DIRECTIONS FOR THIS TASK:
This task calls for the lines below starting at the one containing "40: (830, 76, 9.91)" and ending at the one containing "5: (845, 48, 9.90)", repeated exactly with both ends kept and pictures left out.

AVAILABLE DATA:
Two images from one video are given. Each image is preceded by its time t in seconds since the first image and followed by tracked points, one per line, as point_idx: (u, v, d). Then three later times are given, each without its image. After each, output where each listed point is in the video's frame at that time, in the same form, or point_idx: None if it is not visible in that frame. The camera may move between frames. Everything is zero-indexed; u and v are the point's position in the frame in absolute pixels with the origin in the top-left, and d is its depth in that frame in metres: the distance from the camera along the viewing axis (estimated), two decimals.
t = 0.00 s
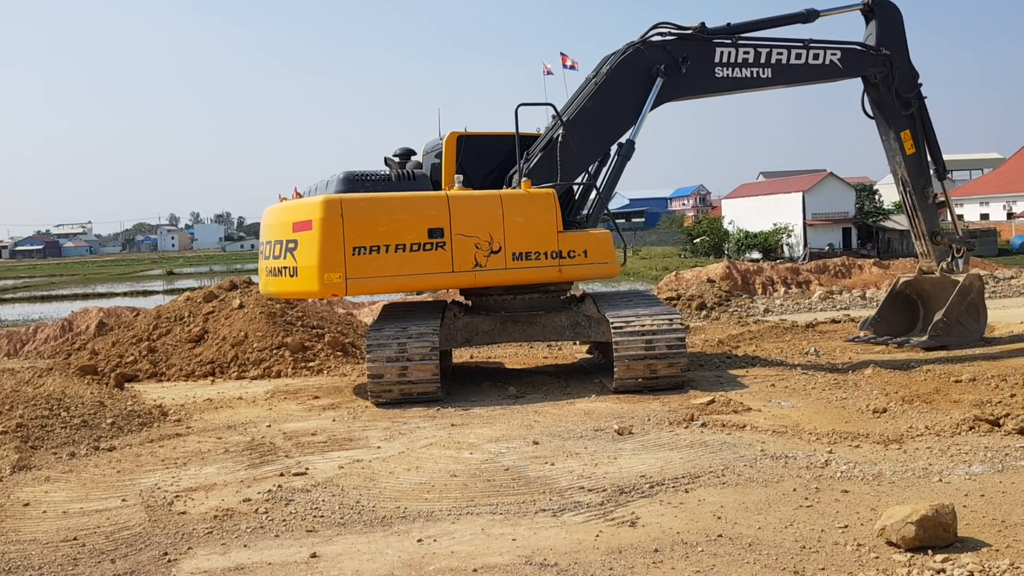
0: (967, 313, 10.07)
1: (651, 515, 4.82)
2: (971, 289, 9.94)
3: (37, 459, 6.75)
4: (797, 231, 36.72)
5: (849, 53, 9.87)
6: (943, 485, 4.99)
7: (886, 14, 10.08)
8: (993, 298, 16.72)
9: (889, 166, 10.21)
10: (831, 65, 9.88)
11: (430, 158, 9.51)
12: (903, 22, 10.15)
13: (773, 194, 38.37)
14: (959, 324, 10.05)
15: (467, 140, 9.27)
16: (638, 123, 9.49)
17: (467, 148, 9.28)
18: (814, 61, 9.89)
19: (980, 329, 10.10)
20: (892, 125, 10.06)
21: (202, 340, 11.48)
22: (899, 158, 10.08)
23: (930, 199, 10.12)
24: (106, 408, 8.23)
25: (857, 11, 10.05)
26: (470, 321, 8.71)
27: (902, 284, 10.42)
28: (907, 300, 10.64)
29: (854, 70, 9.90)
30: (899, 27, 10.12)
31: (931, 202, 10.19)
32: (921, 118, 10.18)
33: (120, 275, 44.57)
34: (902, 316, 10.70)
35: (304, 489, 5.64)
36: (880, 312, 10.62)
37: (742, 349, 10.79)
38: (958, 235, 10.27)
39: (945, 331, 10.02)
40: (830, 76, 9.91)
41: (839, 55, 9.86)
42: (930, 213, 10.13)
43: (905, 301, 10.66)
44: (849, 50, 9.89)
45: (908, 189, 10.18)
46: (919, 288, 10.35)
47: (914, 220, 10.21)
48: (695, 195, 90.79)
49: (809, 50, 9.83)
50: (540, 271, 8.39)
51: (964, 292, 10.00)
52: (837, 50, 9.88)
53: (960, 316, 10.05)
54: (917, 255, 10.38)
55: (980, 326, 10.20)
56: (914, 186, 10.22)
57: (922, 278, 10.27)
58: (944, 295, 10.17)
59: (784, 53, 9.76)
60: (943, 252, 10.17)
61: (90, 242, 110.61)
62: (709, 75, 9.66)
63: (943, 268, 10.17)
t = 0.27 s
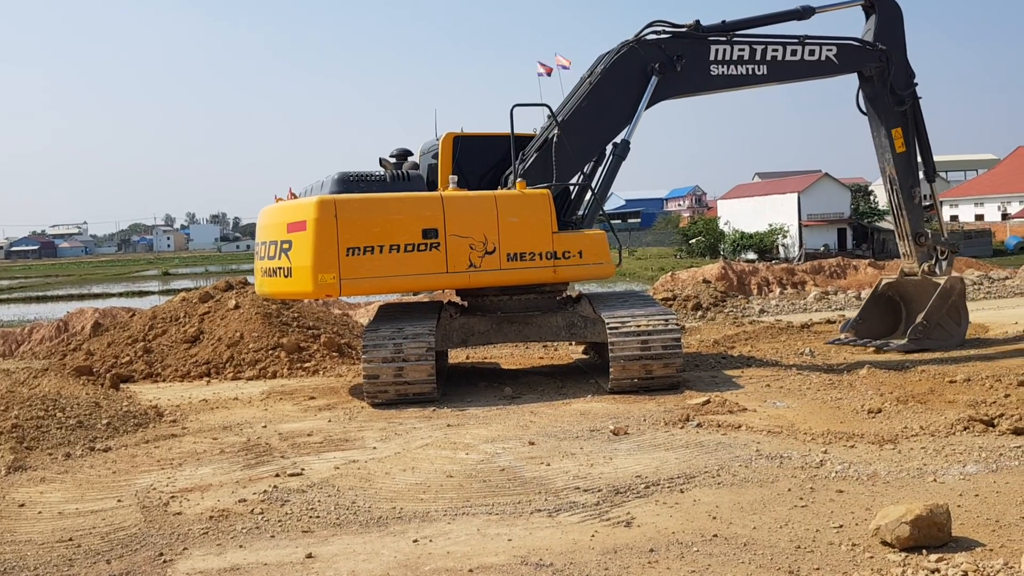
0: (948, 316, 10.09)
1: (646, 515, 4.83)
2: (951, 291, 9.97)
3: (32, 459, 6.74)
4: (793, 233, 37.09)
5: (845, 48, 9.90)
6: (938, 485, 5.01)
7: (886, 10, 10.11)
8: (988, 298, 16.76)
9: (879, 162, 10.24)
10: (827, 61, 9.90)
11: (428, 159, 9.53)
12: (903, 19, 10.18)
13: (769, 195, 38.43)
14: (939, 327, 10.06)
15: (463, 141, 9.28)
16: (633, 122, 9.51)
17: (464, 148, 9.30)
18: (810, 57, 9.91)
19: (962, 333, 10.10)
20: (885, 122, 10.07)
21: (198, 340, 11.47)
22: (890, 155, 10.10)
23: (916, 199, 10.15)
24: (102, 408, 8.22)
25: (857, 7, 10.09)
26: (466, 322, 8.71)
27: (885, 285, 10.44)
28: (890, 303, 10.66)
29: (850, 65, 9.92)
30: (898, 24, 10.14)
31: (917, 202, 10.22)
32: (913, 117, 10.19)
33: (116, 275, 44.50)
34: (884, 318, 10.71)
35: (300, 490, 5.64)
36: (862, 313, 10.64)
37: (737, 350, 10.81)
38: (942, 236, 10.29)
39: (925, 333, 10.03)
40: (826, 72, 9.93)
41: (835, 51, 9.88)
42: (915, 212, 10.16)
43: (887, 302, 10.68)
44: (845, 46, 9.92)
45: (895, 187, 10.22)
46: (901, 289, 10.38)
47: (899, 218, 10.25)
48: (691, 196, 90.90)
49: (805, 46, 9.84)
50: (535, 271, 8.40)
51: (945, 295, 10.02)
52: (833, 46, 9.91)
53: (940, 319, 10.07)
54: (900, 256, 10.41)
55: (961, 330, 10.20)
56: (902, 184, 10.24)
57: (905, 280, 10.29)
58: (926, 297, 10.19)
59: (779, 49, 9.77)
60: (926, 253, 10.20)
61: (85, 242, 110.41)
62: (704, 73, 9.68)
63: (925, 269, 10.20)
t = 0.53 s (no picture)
0: (922, 320, 9.98)
1: (637, 515, 4.84)
2: (926, 294, 9.88)
3: (21, 460, 6.71)
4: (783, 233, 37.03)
5: (836, 46, 9.93)
6: (926, 485, 5.04)
7: (883, 9, 10.17)
8: (977, 299, 16.85)
9: (863, 161, 10.24)
10: (819, 58, 9.93)
11: (419, 160, 9.51)
12: (898, 18, 10.22)
13: (759, 196, 38.56)
14: (913, 331, 9.97)
15: (454, 142, 9.28)
16: (623, 122, 9.53)
17: (455, 149, 9.29)
18: (802, 55, 9.94)
19: (936, 337, 10.01)
20: (872, 120, 10.10)
21: (188, 341, 11.43)
22: (874, 153, 10.13)
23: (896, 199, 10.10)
24: (91, 409, 8.18)
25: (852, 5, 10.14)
26: (456, 322, 8.71)
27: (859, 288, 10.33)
28: (864, 306, 10.54)
29: (841, 63, 9.96)
30: (893, 23, 10.19)
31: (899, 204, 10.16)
32: (902, 119, 10.19)
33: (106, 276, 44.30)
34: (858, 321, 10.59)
35: (291, 490, 5.63)
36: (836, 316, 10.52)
37: (728, 350, 10.84)
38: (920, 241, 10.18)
39: (898, 337, 9.93)
40: (818, 70, 9.96)
41: (827, 49, 9.91)
42: (894, 213, 10.10)
43: (862, 305, 10.54)
44: (837, 43, 9.95)
45: (877, 186, 10.18)
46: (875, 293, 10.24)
47: (878, 217, 10.18)
48: (682, 197, 91.10)
49: (796, 44, 9.86)
50: (524, 272, 8.40)
51: (919, 298, 9.93)
52: (825, 43, 9.94)
53: (914, 322, 9.97)
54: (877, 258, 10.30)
55: (936, 334, 10.10)
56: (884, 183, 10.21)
57: (879, 282, 10.19)
58: (899, 299, 10.09)
59: (770, 48, 9.80)
60: (900, 255, 10.11)
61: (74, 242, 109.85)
62: (695, 72, 9.71)
63: (898, 271, 10.08)
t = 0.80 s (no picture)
0: (893, 322, 10.01)
1: (626, 516, 4.85)
2: (897, 297, 9.89)
3: (7, 463, 6.65)
4: (769, 234, 37.03)
5: (826, 45, 9.99)
6: (913, 485, 5.07)
7: (878, 10, 10.22)
8: (962, 300, 16.97)
9: (845, 160, 10.23)
10: (809, 58, 9.99)
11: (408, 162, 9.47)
12: (891, 21, 10.28)
13: (747, 197, 38.70)
14: (885, 333, 9.98)
15: (443, 143, 9.26)
16: (612, 122, 9.54)
17: (444, 150, 9.28)
18: (792, 55, 9.98)
19: (908, 338, 10.04)
20: (856, 120, 10.10)
21: (175, 342, 11.38)
22: (856, 153, 10.11)
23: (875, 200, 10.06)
24: (77, 410, 8.13)
25: (848, 5, 10.20)
26: (445, 323, 8.70)
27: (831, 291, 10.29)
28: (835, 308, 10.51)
29: (831, 63, 10.02)
30: (886, 24, 10.24)
31: (877, 206, 10.14)
32: (887, 122, 10.19)
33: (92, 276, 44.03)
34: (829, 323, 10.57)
35: (279, 492, 5.60)
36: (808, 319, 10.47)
37: (716, 351, 10.88)
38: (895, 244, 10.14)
39: (870, 340, 9.92)
40: (809, 69, 10.01)
41: (817, 49, 9.97)
42: (871, 213, 10.07)
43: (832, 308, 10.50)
44: (827, 43, 10.01)
45: (856, 186, 10.15)
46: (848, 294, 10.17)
47: (855, 217, 10.15)
48: (670, 198, 91.35)
49: (786, 44, 9.91)
50: (511, 273, 8.39)
51: (891, 301, 9.93)
52: (815, 43, 10.00)
53: (886, 325, 9.98)
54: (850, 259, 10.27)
55: (907, 335, 10.13)
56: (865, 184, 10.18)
57: (850, 285, 10.16)
58: (871, 302, 10.08)
59: (760, 47, 9.83)
60: (873, 256, 10.07)
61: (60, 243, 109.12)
62: (684, 73, 9.73)
63: (870, 273, 10.04)
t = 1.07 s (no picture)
0: (873, 324, 9.94)
1: (624, 518, 4.84)
2: (876, 299, 9.80)
3: (5, 465, 6.65)
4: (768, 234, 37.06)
5: (828, 47, 9.93)
6: (912, 487, 5.07)
7: (884, 14, 10.19)
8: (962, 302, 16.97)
9: (836, 159, 10.21)
10: (810, 60, 9.96)
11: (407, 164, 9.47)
12: (896, 27, 10.26)
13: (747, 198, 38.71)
14: (865, 335, 9.91)
15: (442, 144, 9.25)
16: (612, 124, 9.54)
17: (443, 151, 9.28)
18: (793, 56, 9.96)
19: (888, 341, 9.96)
20: (851, 120, 10.05)
21: (174, 344, 11.37)
22: (847, 153, 10.08)
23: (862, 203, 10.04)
24: (76, 412, 8.13)
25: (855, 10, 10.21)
26: (444, 325, 8.69)
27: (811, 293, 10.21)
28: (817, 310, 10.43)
29: (833, 64, 9.97)
30: (891, 30, 10.21)
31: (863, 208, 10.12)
32: (882, 125, 10.15)
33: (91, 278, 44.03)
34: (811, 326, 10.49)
35: (277, 494, 5.60)
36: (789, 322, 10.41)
37: (715, 353, 10.87)
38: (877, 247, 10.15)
39: (849, 343, 9.86)
40: (810, 71, 9.97)
41: (818, 50, 9.94)
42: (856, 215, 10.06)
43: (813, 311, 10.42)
44: (829, 44, 9.96)
45: (844, 187, 10.13)
46: (827, 297, 10.08)
47: (840, 217, 10.13)
48: (669, 199, 91.40)
49: (787, 46, 9.89)
50: (510, 275, 8.38)
51: (871, 303, 9.85)
52: (816, 45, 9.96)
53: (866, 327, 9.90)
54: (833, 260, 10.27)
55: (888, 338, 10.05)
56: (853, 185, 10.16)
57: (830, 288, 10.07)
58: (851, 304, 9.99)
59: (760, 49, 9.81)
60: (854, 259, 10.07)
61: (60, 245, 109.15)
62: (685, 74, 9.73)
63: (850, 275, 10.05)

SOLVED EXERCISE:
40: (830, 76, 9.91)
41: (839, 55, 9.86)
42: (930, 213, 10.13)
43: (905, 301, 10.66)
44: (849, 50, 9.89)
45: (908, 189, 10.18)
46: (919, 288, 10.35)
47: (914, 220, 10.21)
48: (695, 195, 90.79)
49: (809, 50, 9.83)
50: (540, 271, 8.39)
51: (964, 292, 10.00)
52: (837, 50, 9.88)
53: (960, 316, 10.05)
54: (917, 255, 10.38)
55: (980, 326, 10.20)
56: (914, 186, 10.22)
57: (922, 278, 10.27)
58: (944, 295, 10.17)
59: (784, 53, 9.76)
60: (943, 252, 10.17)
61: (90, 242, 110.61)
62: (709, 75, 9.66)
63: (943, 268, 10.17)
t = 0.27 s
0: (948, 316, 10.09)
1: (646, 515, 4.83)
2: (951, 291, 9.97)
3: (32, 459, 6.74)
4: (793, 233, 37.09)
5: (845, 48, 9.90)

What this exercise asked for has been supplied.